Activity - From the passage on the eigenvalues of the Jacobian below, transcribe word for word the portion that begins with the words containing "The product of" and ends with "time step $t$ .".

Text for analysis -
------------------------
If we perform eigendecomposition on the Jacobian matrix $\frac{\partial \textbf{h}_{t}}{\partial \textbf{h}_{t-1}}$ given by $\textbf{W}^\top \text{diag} \left[ f'\left(\textbf{h}_{t-1}\right) \right]$ , we get the eigenvalues $\lambda_{1}, \lambda_{2}, \cdots, \lambda_{n}$ where $\lvert\lambda_{1}\rvert \gt \lvert\lambda_{2}\rvert \gt\cdots \gt \lvert\lambda_{n}\rvert$ and the corresponding eigenvectors $\textbf{v}_{1},\textbf{v}_{1},\cdots,\textbf{v}_{n}$ .

Any change on the hidden state $\Delta\textbf{h}_{t}$ in the direction of a vector $\textbf{v}_{i}$ has the effect of multiplying the change with the eigenvalue associated with this eigenvector i.e $\lambda_{i}\Delta\textbf{h}_{t}$ .

The product of these Jacobians as seen in Eq. $9$ implies that subsequent time steps, will result in scaling the change with a factor equivalent to $\lambda_{i}^{t}$ .

$\lambda_{i}^{t}$ represents the $\text{i}^{th}$ eigenvalue raised to the power of the current time step $t$ .

Looking at the sequence $\lambda_{i}^{1}\Delta\textbf{h}_{1}, \lambda_{i}^{2}\Delta\textbf{h}_{2}, \cdots \lambda_{i}^{n}\Delta\textbf{h}_{n}$ , it is easy to see that the factor $\lambda_{i}^{t}$ will end up dominating the $\Delta\textbf{h}_{t}$ ’s because this term grows exponentially fast as $\text{t} \rightarrow \infty$ .
------------------------
Provided information -
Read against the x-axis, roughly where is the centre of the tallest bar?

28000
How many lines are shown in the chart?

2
------------------------
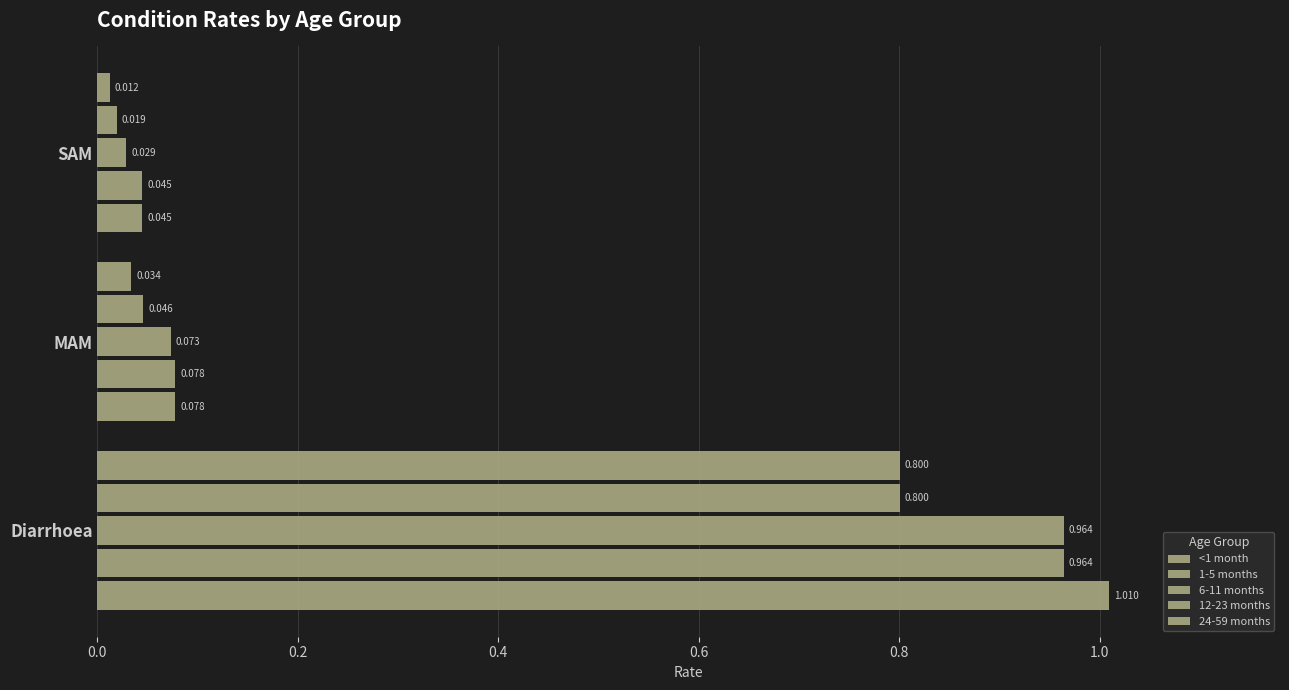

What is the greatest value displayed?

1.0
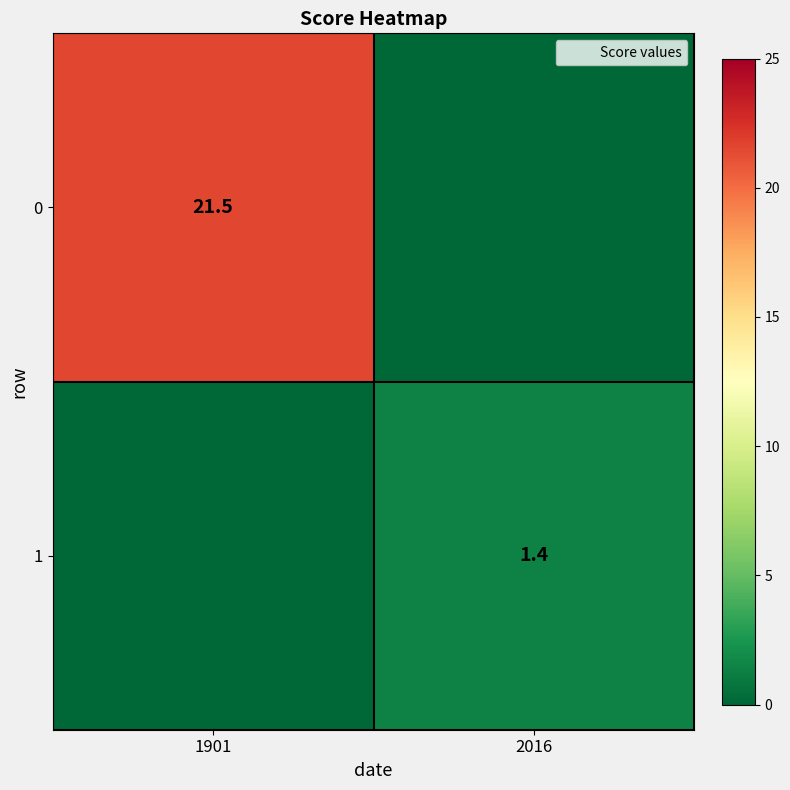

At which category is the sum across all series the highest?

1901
------------------------
Expected output -
The product of these Jacobians as seen in Eq. $9$ implies that subsequent time steps, will result in scaling the change with a factor equivalent to $\lambda_{i}^{t}$ .

$\lambda_{i}^{t}$ represents the $\text{i}^{th}$ eigenvalue raised to the power of the current time step $t$ .